Поскольку смерть немецкого коммунизма повлекла за собой (как мы увидим в следующей главе) смерть немецкого государства — к январю 1990 года смысл заключался не только в том, чтобы выйти из социализма (а тем более «реформировать» его), но и попасть в Западную Германию. Оглядываясь назад, неясно, как объяснить надежды толп, которые обрушили ГДР осенью 1989 года. Однако ясно, что ни партия (как в Венгрии), ни оппозиция (как в Польше) не могут претендовать на большую заслугу в развитии событий. Мы видели, как медленно Партия осознавала свое затруднительное положение; но ее интеллектуальные критики были не намного быстрее.
28 ноября Стефан Гейм, Криста Вольф и другие восточногерманские интеллектуалы выступили с призывом «За нашу землю», чтобы спасти социализм и ГДР и твердо противостоять тому, что Гейм назвал «блестящим мусором» Запада. Бербель Болей, ведущая фигура «Нового форума», даже назвала падение Берлинской стены «досадным событием», поскольку оно опережало «реформы» и заставляло провести выборы раньше, «чем партии избиратели будут к ним готовы». Как и многие из «несогласных» интеллектуалов Восточной Германии (не говоря уже об их западногерманских поклонниках) Болей и ее коллеги все еще представляли себе реформированный социализм, лишенный тайной полиции и правящей партии, но держащийся на безопасном расстоянии от своего хищного капиталистического двойника на западе. Как показали события, это было, по крайней мере, так же нереалистично, как фантазия Эриха Хонеккера о возвращении к неосталинистскому повиновению. Так что «Новый форум» обрек себя на политическое небытие, а его лидерам не оставалось ничего, кроме как обиженно критиковать недальновидность масс[428]

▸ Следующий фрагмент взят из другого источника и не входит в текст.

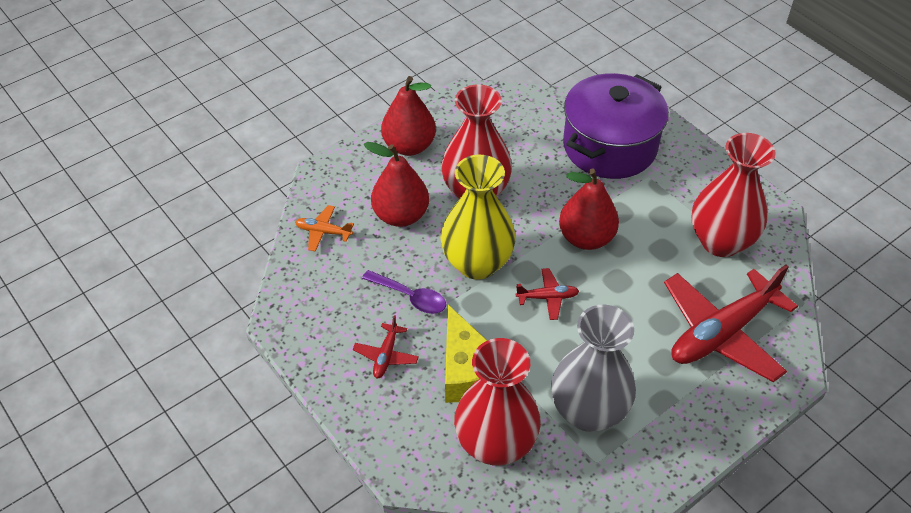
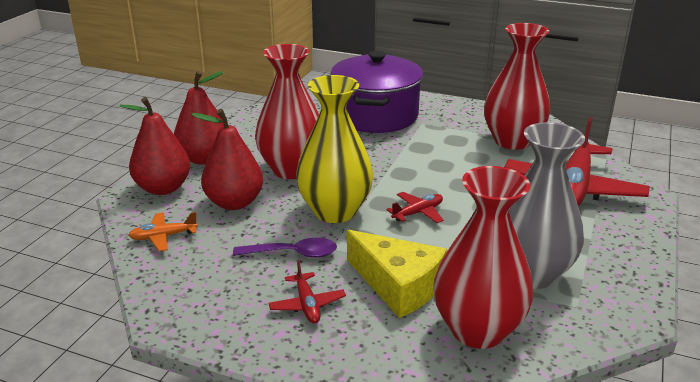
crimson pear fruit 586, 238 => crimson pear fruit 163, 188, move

.Таким образом, немецкое восстание 1989 года, наверное, было единственной подлинно народной — то есть массовой — революцией того года (и действительно, единственным успешным народным протестом в истории Германии)[429]
. Падение коммунизма в соседней Чехословакии хоть и происходило одновременно с трансформациями в Восточной Германии, но шло по существенно иной траектории. В обеих странах партийное руководство было жестким и репрессивным, и приход к власти Горбачева был, по крайней мере, столь же нежелателен для режима в Праге, как и в Берлине. Но на этом сходство заканчивается.И в Венгрии, и в Чехословакии коммунистическая власть беспокойно опиралась на безгласную память украденного прошлого. Но если в венгерском случае Кадар с переменным успехом вместе с партией дистанцировался от сталинского наследия, чехословацкие лидеры этого не смогли, да и не пытались. Вторжение стран Варшавского договора в Чехословакию в 1968 году и дальнейшая «нормализация» состоялись благодаря Густаву Гусаку, который находился у власти с 1969 года. Даже когда Гусак, которому на тот момент было 75 лет, в 1987 году ушел с поста генерального секретаря партии (оставаясь президентом государства), на его место заступил Милош Якеш — наиболее известный своей выдающейся ролью в массовых чистках начале 1970-х. Чехословацкие коммунисты на самом деле довольно успешно сохраняли полный контроль до самого конца. Ни Католическая церковь (всегда второстепенный игрок в чешских, но не словацких делах), ни интеллектуальная оппозиция не получили значительной поддержки в обществе в целом. Благодаря чрезвычайно эффективной реализации чисток большинство чехословацкой интеллигенции, от драматургов до историков и коммунистов-реформаторов времен шестидесятых, отстранили не только из работы, но и из публичной сферы. До 1989 года кое-кто из самых смелых критиков коммунизма в Чехословакии, начиная с самого Вацлава Гавела, были более известны за рубежом, чем в собственной стране. Как мы помним из предыдущего раздела, собственная организация Гавела, «Хартия–77», смогла получить поддержку менее чем двух тысяч подписантов среди населения в 15 миллионов.
Конечно, люди боялись открыто критиковать режим, но следует сказать, что большинство чехов и словаков не были активно недовольны своей судьбой. Чехословацкая экономика, как и большинство других восточноевропейских экономик с начала семидесятых годов, была сознательно ориентирована на обеспечение основными потребительскими товарами, а в случае Чехии — кое-чего еще. Действительно, коммунистическая Чехословакия сознательно имитировала некоторые аспекты западного общества потребления, в частности телевизионные программы и виды популярного досуга, хотя и на весьма посредственном уровне. Жизнь в Чехословакии была скучной, окружающая среда ухудшалась, а молодые люди особенно раздражались из-за вездесущих и суровых властей. Но в обмен на уклонение от конфронтации с режимом и номинальную поддержку его затасканных лозунгов, люди были предоставлены сами себе.